Lavern Clarke, Business Editor
Jamaican lawmakers have signalled that the African Caribbean and Pacific grouping is prepared to fight a decision by the European Union to cave on bananas, saying too many vulnerable economies are invested in the trade.
The EU, under pressure from Ecuador, primarily, and the United States, has said it would accept a World Trade Organisation proposal for the European trade bloc to reduce banana import tariffs from €176 per tonne to €116 by year 2015.
The proposal, which follows from the latest complaint filed by Ecuador, includes an interim cut to €150 per tonne.
The €176 price was itself a compromise implemented in 2006, which Ecuador subsequently complained was anti-competitive.
Could worsen situation
But Caribbean and other countries in the 77-nation ACP have said the new €116 per tonne proposal would worsen the situation for small producing nations already struggling to survive the erasure of preferential prices to its main EU market, and competition from cheaper producers in the Latin American region.

*Work order A:*
According to the banana tariff article, why would the new €116 per tonne proposal make things worse for small producing nations in the ACP?
*Work order B:*
In the banana tariff article, transcribe the passage that begins at the words "Lavern Clarke, Business" and stops after the words "to €150 per tonne.".
*Work order C:*
Answer each question from the banana tariff article:
(i) To what level would the EU cut banana import tariffs by 2015 under the WTO proposal?
(ii) In what year was the €176 per tonne price implemented?
(iii) How many nations make up the ACP grouping?

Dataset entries
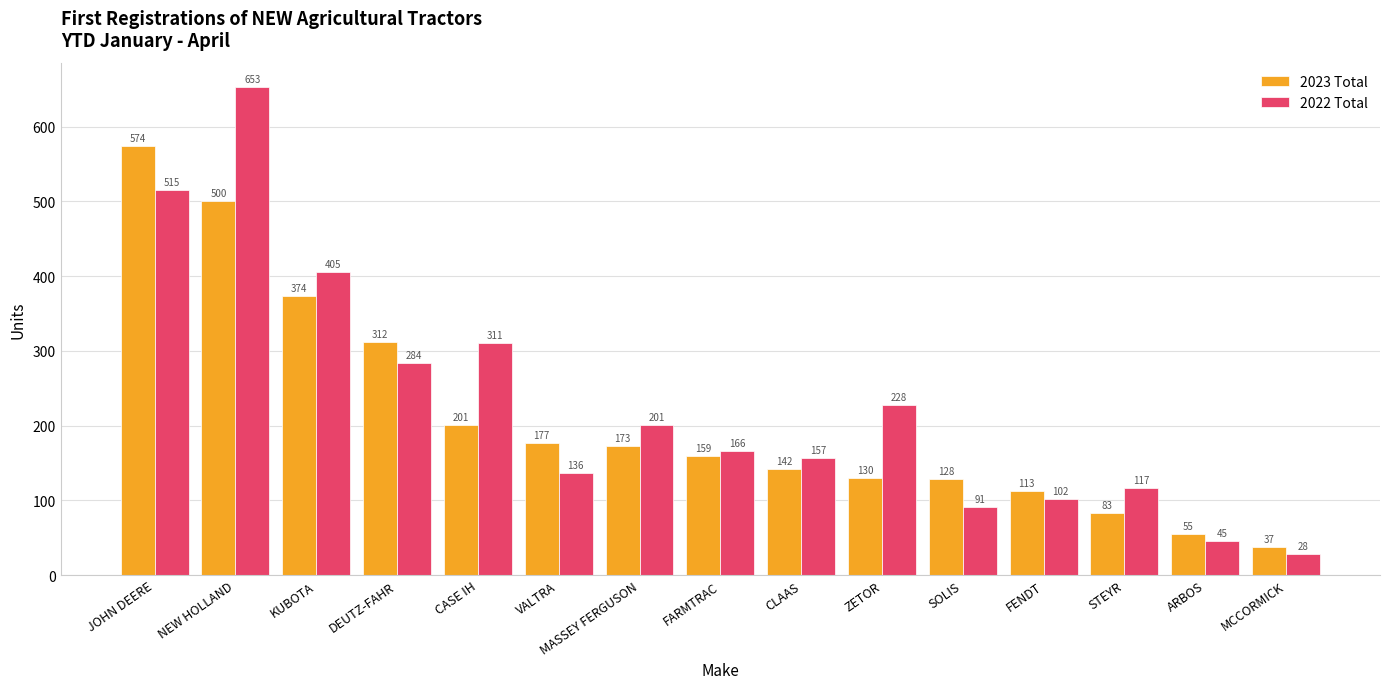

What position from the right is STEYR?

3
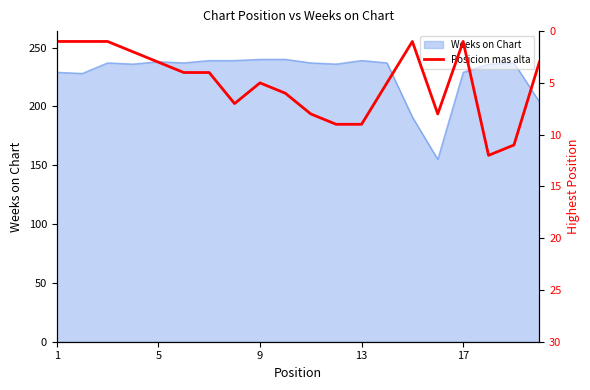

True or false: the data has more than 2 interior local peaks.

True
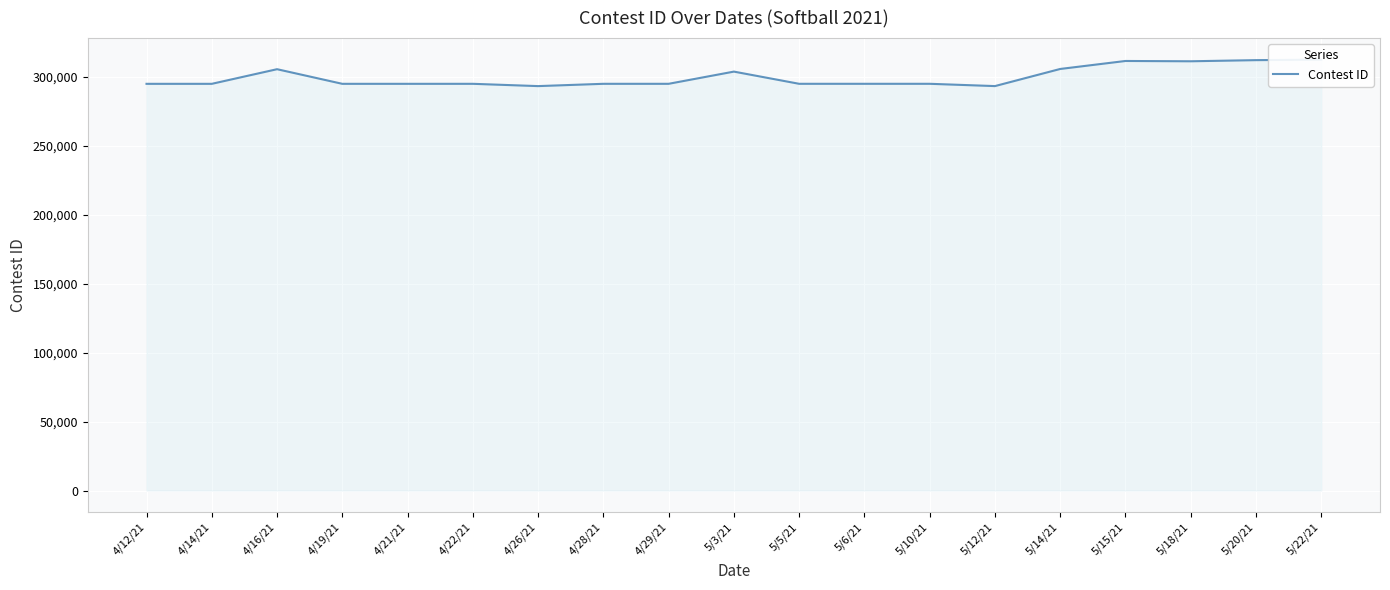

True or false: the data has more than 1 interior local peaks.

True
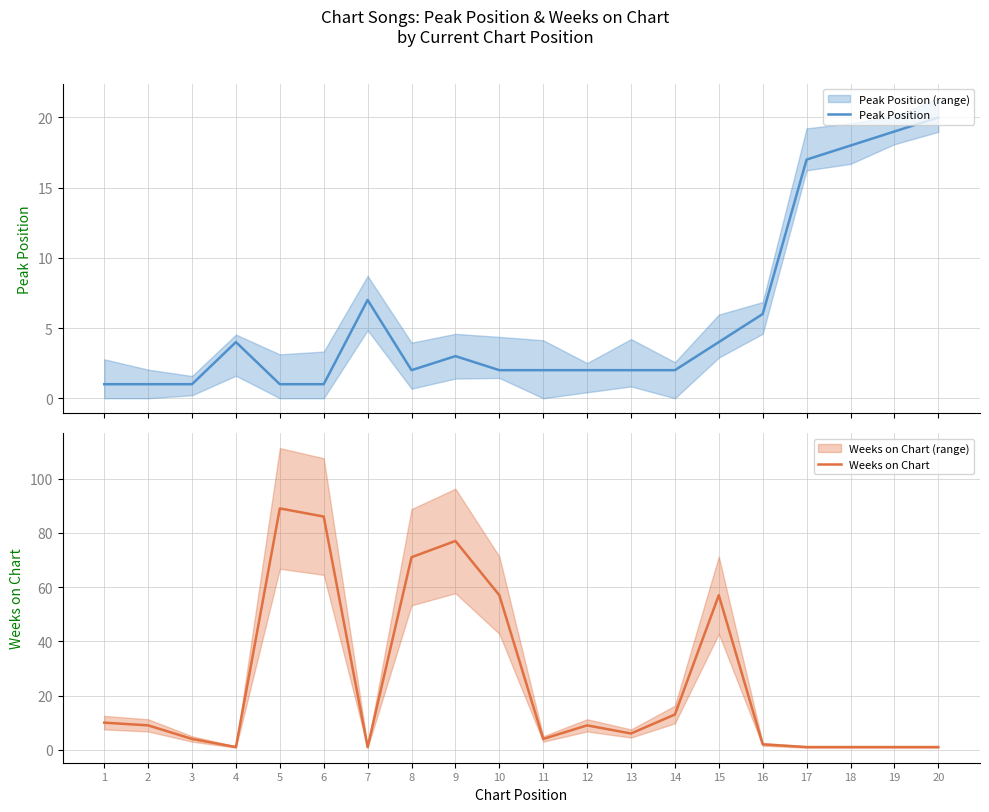

How many series are shown in this chart?

2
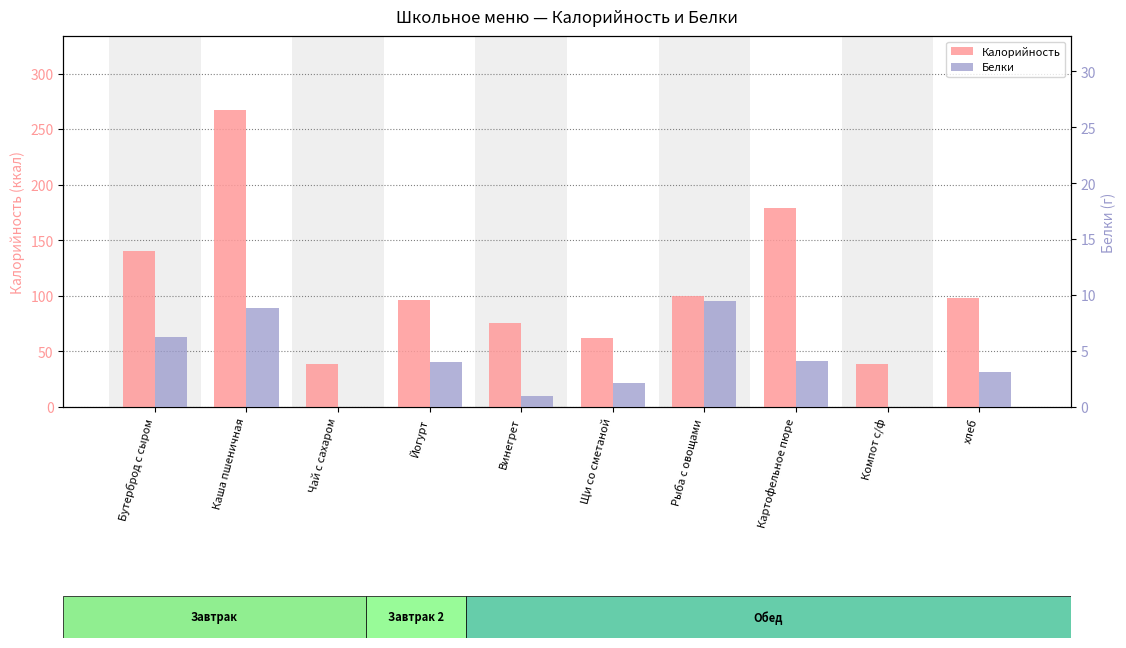

Reading left to right, extract all data points from this chart.

Калорийность: 140.7	267.0	38.7	96.0	75.2	61.6	100.0	179.1	38.7	97.9
Белки: 6.2	8.8	0.0	4.0	1.0	2.1	9.5	4.1	0.0	3.2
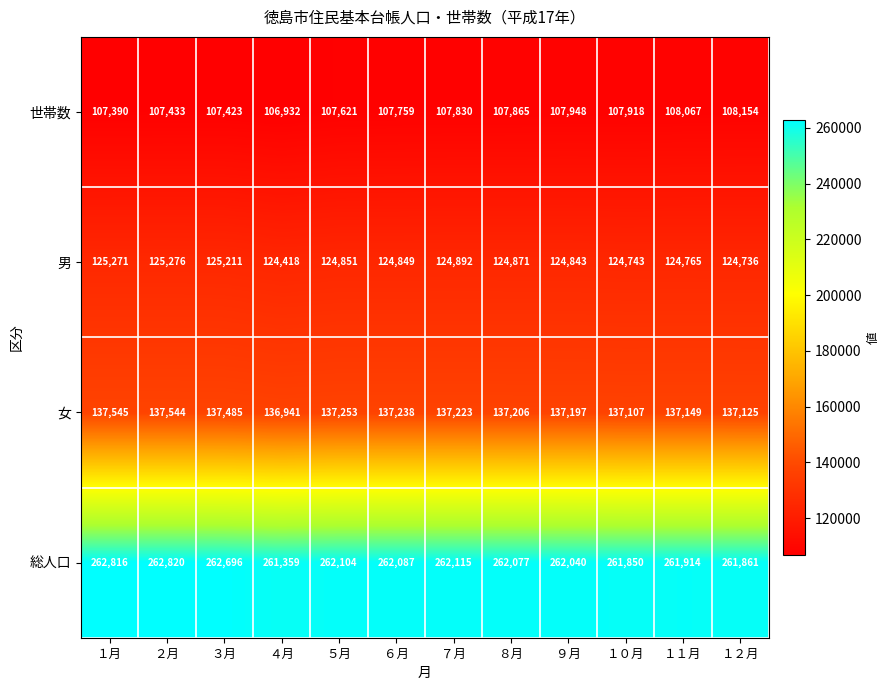

Read the 男 value at ２月, to the nearest 100.

125300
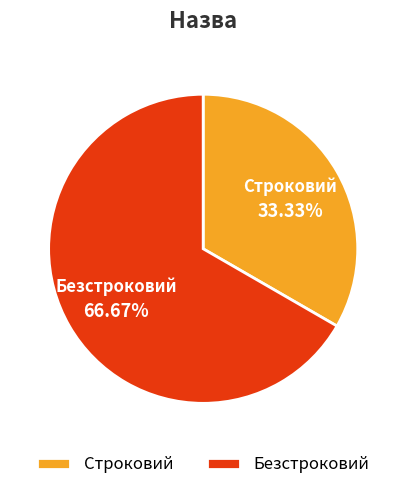

Is it true that Строковий is 33% of the pie?

True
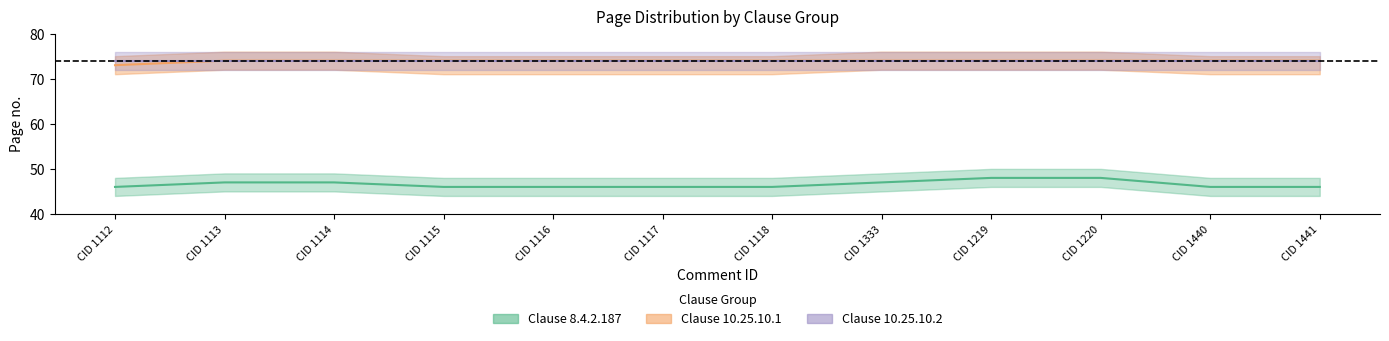

Is it true that Clause 10.25.10.1 equals 73 at CID 1112?

True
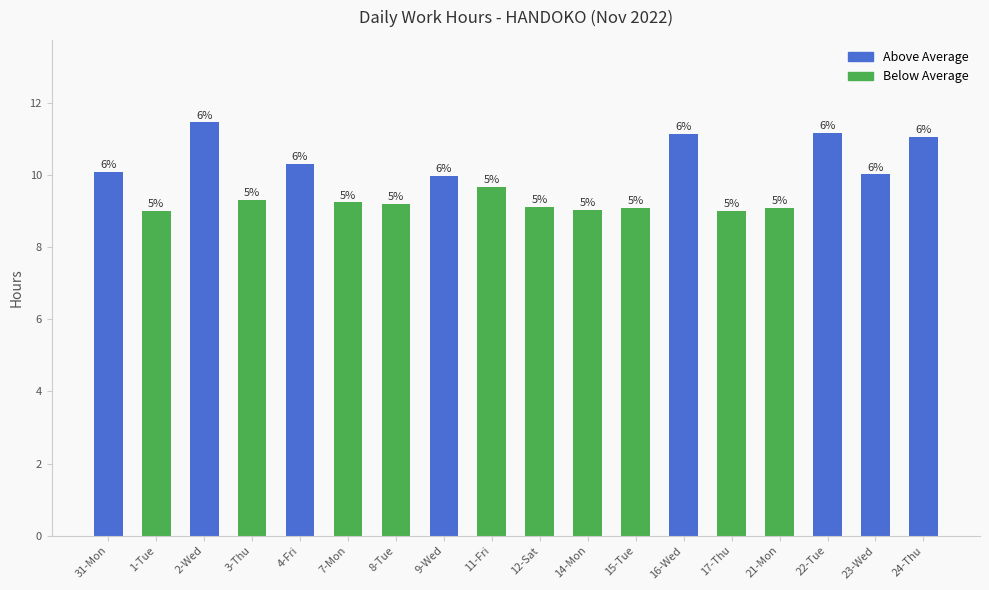

Are the bars horizontal?

No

*Reply A:*
These nations are already struggling to survive after losing preferential prices in their main EU market. They also face competition from cheaper producers in Latin America.

*Reply B:*
Lavern Clarke, Business Editor
Jamaican lawmakers have signalled that the African Caribbean and Pacific grouping is prepared to fight a decision by the European Union to cave on bananas, saying too many vulnerable economies are invested in the trade.
The EU, under pressure from Ecuador, primarily, and the United States, has said it would accept a World Trade Organisation proposal for the European trade bloc to reduce banana import tariffs from €176 per tonne to €116 by year 2015.
The proposal, which follows from the latest complaint filed by Ecuador, includes an interim cut to €150 per tonne.

*Reply C:*
(i) €116 per tonne
(ii) 2006
(iii) 77